[Lens and sensor metadata]
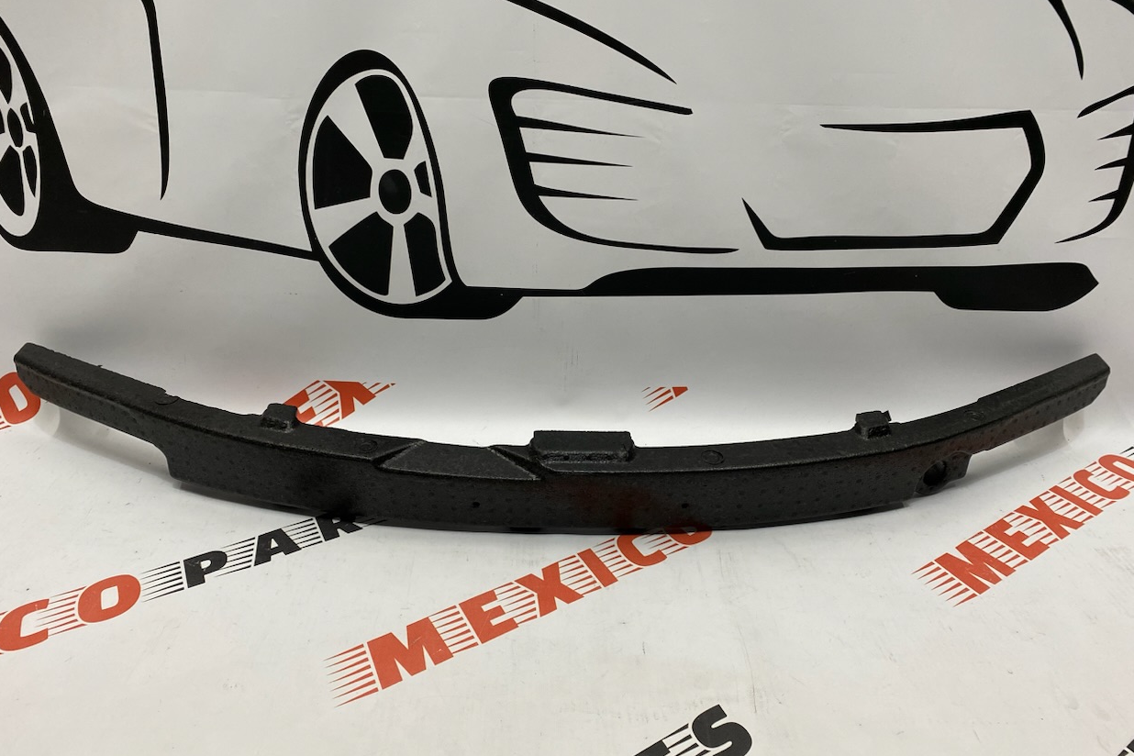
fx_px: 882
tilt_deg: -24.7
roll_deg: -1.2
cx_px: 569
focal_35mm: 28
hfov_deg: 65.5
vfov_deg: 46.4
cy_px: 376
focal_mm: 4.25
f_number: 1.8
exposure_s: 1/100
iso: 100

### [Work to complete]
Would you please set down the data above again exactly, without its pictures?

### [Answer space]
fx_px: 882
tilt_deg: -24.7
roll_deg: -1.2
cx_px: 569
focal_35mm: 28
hfov_deg: 65.5
vfov_deg: 46.4
cy_px: 376
focal_mm: 4.25
f_number: 1.8
exposure_s: 1/100
iso: 100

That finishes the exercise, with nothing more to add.